In the book, she could tell a more profound story than just hard news. Ayed wanted her readers to understand that politics and people are separate. This book is about her life and about people for whom war is not an evening news item, but reality.

By writing a book, she also wanted to break a common stereotype that the Middle East is just a violent part of the world, Ayed says. It is also a region with beautiful nature, and with welcoming people who want nothing but peace.
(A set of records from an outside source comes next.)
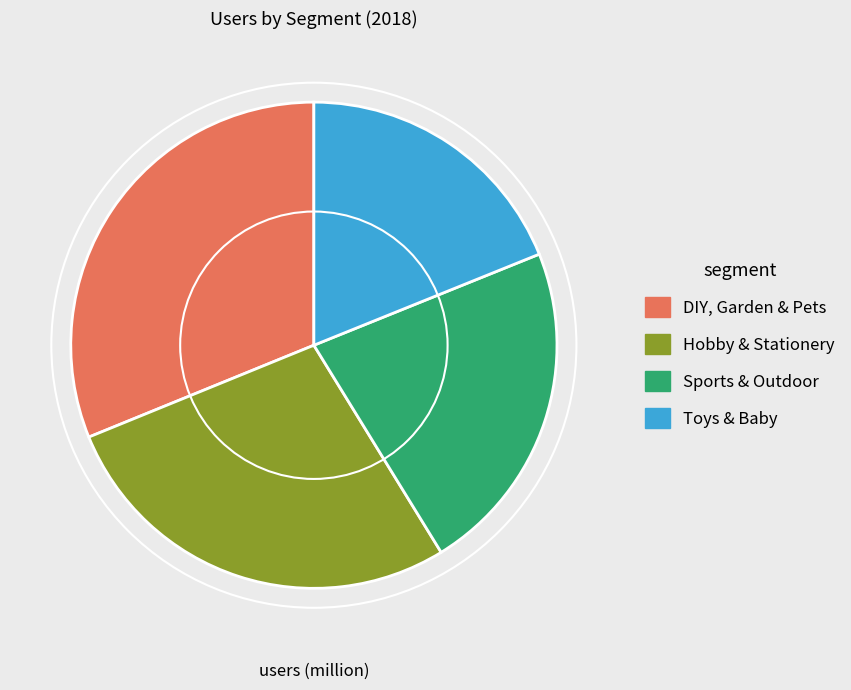

Rank the categories by value from highest to lowest.

DIY, Garden & Pets, Hobby & Stationery, Sports & Outdoor, Toys & Baby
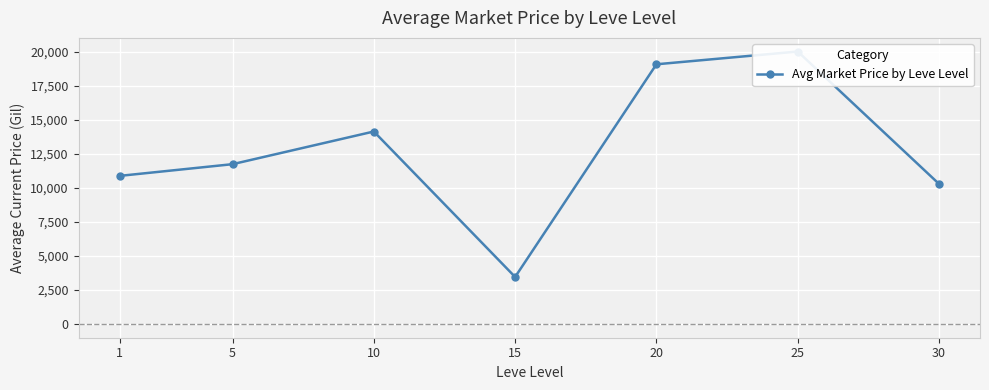

True or false: the data shows 6764.9 at 5.

False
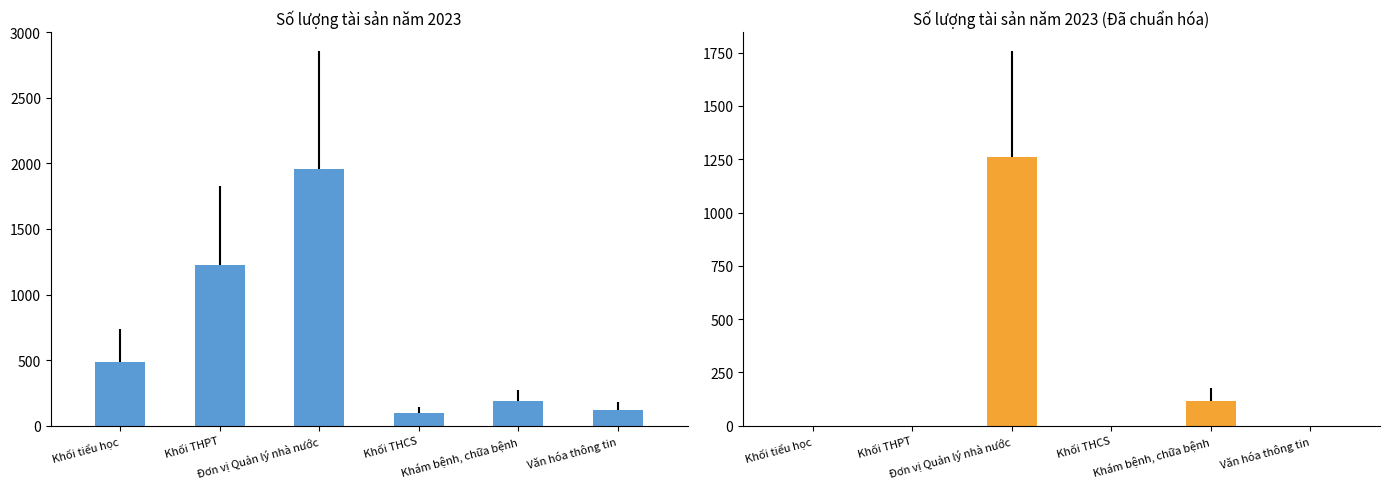

True or false: Số lượng tài sản năm 2023(Đã chuẩn hóa) has a value of -798 at Khối THPT.

False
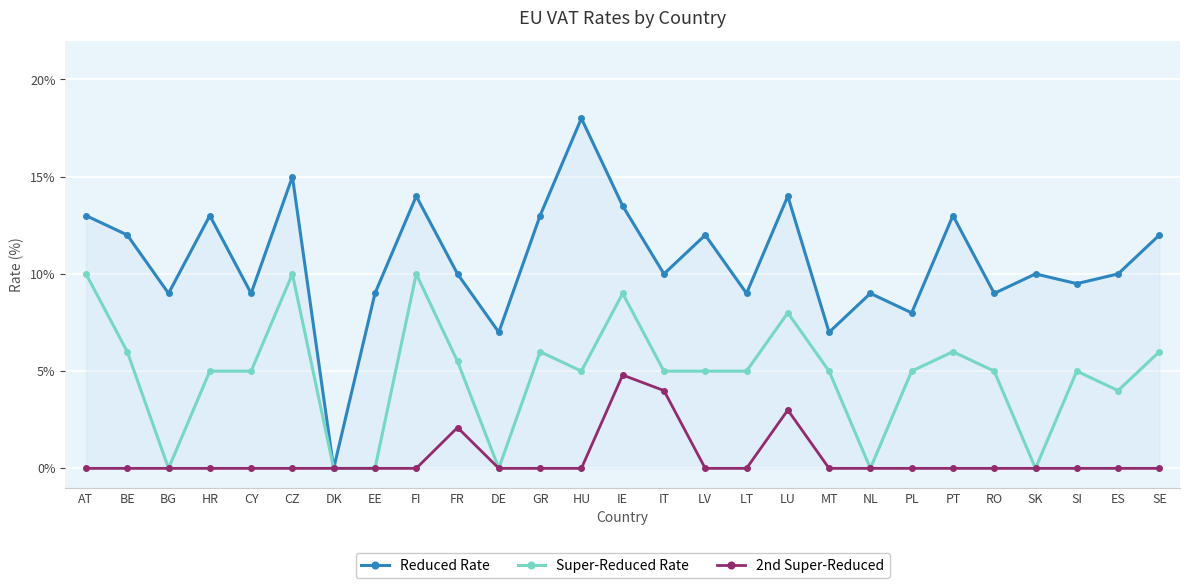

Rank the series by their average value, from lowest to highest.

2nd Super-Reduced, Super-Reduced Rate, Reduced Rate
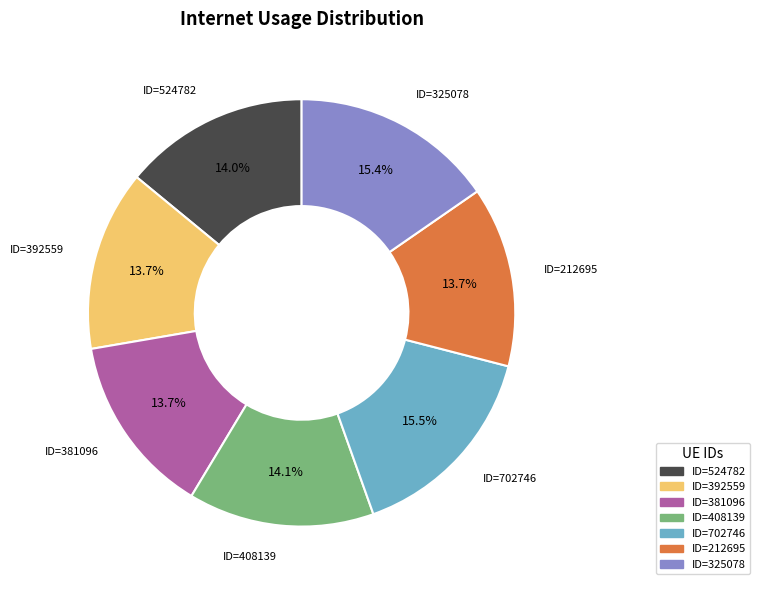

Is there a majority slice in this chart?

No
“People over here are unaware of it, partly because of the way the media covers it. When you see Arabs on the news, it’s usually [mobs] denouncing the West,” Ayed says. “Extremists and politicians get all the attention. Regular people are lost in the shuffle. So, I think, there is a misunderstanding. Arab people are very warm.”

As Ayed recalls the Arab uprisings, her eyes shine. She says it was one of the best stories she ever covered – the opportunity that comes “once in a lifetime.” She was “so lucky” to be there “because I watched the Middle East that was so stagnant show signs of change. It gave me goose bumps the whole time I was there.”

There is still a long way to stability for the troubled region. But seeing hope in the eyes of protesters who have been repressed for many years under authoritarian regimes as they find courage to voice their dissatisfaction and show their resistance, inspires Ayed to keep doing what she does well – to report from the front lines.

Many people who watch news broadcasts from the comfort of their couches don’t realize how hard it is to be a journalist nowadays. Sometimes a journalist is a reporter, a translator and a cameraperson. Yet, despite everything, Ayed says she is destined to be a foreign correspondent.

“It’s an addiction to be on the road, it’s a way of life.”